I found both to be exceptionally fascinating, though I was strangely reeled in and trapped for longer than anticipated by the art work of Motley.
The spectators’ journey to the gallery chamber of Motley begins prior to the actual viewing and experiencing of the art.  The exhibit holds, before walking in the room, a long hall of quotes said from Motley himself, in which it provides for the audience a clear and intriguing understanding of his intentions and inspirations behind his creations.
It is within these quotes that provoke boundless appreciation for Chicago, Chicago art and its influence on the city’s history. 
One quote reads, “Give the artist of the Race a chance to express himself in his own individual ay… and we shall have a great variety of art, a great art…”  I find this as revealing Chicago as a city of diversity in more than just an artistic sense.  The many elucidations behind the meaning of art is complex but can be made simple when defining it in your own terms. 
I define art as anything that can be interpreted… Too broad?  Maybe so-but it compliments my impression of the quote well.  While I interpret conveying race through art as merely encouragement for artists alone, I perceive the words “a great variety of art,” “a great art” as portraying the bigger picture at hand; I perceive the words as concrete representation of the city of Chicago existing as… this “great art.” 

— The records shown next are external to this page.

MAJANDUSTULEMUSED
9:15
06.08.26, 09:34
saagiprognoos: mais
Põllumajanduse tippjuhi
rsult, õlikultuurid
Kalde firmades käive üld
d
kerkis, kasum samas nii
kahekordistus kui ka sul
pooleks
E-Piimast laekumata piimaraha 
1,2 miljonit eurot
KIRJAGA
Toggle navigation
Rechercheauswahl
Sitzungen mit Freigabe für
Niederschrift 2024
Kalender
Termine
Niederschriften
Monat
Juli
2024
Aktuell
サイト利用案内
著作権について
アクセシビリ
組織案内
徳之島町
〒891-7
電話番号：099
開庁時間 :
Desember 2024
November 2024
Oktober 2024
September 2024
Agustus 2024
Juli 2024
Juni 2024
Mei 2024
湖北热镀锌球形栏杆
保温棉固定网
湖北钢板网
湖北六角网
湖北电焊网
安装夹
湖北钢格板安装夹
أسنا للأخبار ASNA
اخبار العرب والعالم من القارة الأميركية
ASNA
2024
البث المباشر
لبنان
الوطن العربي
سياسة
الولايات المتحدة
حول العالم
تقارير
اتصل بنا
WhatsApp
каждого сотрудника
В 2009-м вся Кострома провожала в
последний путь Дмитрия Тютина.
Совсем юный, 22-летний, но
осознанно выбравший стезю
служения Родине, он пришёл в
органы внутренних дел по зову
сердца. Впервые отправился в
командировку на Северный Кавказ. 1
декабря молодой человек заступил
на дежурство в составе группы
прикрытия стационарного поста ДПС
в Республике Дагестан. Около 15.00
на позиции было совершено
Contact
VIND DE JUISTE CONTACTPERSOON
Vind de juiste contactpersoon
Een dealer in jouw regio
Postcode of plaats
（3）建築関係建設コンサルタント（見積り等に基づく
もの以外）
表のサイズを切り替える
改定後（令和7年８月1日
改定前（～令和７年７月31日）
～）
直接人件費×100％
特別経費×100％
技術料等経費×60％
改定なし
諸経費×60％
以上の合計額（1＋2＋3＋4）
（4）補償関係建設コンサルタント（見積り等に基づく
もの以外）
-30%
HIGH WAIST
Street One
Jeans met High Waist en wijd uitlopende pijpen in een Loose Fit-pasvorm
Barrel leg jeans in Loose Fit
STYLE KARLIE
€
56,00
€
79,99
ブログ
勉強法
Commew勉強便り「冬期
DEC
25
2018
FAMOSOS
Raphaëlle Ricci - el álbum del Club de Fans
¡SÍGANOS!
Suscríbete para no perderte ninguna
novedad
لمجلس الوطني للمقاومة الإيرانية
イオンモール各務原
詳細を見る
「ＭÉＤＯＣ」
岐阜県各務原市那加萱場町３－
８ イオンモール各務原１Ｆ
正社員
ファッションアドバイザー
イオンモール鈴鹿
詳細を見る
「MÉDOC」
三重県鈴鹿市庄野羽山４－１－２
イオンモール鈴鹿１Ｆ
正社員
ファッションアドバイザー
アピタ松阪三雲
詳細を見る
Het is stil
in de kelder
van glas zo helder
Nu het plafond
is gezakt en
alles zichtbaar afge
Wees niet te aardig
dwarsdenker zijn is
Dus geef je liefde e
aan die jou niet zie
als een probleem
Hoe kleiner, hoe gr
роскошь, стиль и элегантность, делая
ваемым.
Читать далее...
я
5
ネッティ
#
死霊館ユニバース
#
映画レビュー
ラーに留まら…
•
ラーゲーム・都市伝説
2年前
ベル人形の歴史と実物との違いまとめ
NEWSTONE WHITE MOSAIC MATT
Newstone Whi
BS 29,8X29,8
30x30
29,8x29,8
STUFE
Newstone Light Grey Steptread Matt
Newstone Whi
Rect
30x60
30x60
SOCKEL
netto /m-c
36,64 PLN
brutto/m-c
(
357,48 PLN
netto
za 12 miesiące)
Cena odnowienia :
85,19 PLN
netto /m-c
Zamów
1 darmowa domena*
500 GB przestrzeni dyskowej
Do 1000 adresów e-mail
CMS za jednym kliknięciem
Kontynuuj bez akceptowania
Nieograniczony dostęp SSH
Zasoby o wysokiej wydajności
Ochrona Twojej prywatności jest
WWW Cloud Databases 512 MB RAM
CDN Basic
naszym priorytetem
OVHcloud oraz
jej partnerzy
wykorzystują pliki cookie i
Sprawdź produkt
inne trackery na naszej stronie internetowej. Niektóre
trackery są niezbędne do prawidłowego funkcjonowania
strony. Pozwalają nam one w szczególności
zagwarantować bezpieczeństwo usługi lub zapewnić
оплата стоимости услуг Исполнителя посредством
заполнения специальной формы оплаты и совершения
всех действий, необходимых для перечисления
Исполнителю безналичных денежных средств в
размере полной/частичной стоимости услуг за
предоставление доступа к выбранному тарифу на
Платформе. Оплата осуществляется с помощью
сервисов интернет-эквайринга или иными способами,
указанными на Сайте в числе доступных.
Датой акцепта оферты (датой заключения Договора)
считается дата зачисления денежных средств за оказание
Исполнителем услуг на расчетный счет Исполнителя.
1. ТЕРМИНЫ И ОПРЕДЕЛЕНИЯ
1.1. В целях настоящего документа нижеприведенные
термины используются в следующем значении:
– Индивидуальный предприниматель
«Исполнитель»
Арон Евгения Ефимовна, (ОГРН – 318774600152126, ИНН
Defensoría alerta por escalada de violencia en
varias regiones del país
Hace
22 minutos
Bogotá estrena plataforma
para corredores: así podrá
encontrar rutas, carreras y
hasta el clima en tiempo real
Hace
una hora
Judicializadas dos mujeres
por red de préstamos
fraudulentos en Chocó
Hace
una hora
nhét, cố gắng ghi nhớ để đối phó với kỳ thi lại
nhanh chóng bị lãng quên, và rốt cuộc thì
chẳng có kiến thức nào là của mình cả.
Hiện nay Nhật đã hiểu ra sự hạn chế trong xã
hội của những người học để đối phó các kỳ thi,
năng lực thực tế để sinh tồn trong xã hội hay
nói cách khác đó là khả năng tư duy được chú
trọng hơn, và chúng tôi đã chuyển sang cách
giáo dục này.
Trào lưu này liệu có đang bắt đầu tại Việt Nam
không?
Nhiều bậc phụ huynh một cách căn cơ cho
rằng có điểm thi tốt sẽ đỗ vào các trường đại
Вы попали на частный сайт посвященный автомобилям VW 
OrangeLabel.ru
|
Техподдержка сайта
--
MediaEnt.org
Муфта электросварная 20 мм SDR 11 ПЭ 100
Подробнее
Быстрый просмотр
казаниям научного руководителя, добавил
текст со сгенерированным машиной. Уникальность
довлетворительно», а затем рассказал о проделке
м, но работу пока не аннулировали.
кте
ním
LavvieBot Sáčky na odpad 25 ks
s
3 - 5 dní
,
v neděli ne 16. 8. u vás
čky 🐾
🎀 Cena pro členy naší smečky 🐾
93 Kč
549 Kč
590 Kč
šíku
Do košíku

Through Chicago’s insistence of integrating the value of opposing races and alternative cultures into its art, the city stands as a piece of artwork in itself.  Chicago represents a city encompassing African-American, Caucasian, Asian, Native-American, Hispanic, and further ethnic citizens, in which it is not solely the their ethnic appearance but the way in which they express that ethnicity that should paint the perfect picture of Chicago. 
With that being said, it is through both Motley and Dawson that they expose Chicago history via not only their work rendered to depict African-American past, but purely their previous status as an artist itself. 
Although, allegedly, the cease of slavery occurred in the year 1865, discriminatory affiliations were still rampant throughout the artists’ lifespans; however, both were African-American, and both were provided the chance to share their unique, untraditional work through the opportunities and resources Chicago offered.  
Whereas outside American areas were enforcing race segregation, artists such as Motley were free to paint people a larger array of colors, implying cultural differences-in particular, paint the “American Negro” honestly and exempt from poor stereotypical features; and Dawson, first African-American owner of a graphic design studio, established allowance of constructing the pieces that included products as intended for mixed-race individuals. 
Art gave races a voice… a voice that received utter negation spoken anywhere else.
Motley once said, “I can’t find anyplace like Chicago.  You know, I love this place…”
Go discover why his love for Chicago was so vehement.  You may not be artistic; you may not have much care for art.  You may, however, be an advocate for history, and you certainly are a neighbor of Chicago; and in that case, it’s never displeasing to witness both a passion for the home you reside and a recap of how your own passion for Chicago was sculpted to what it stands today.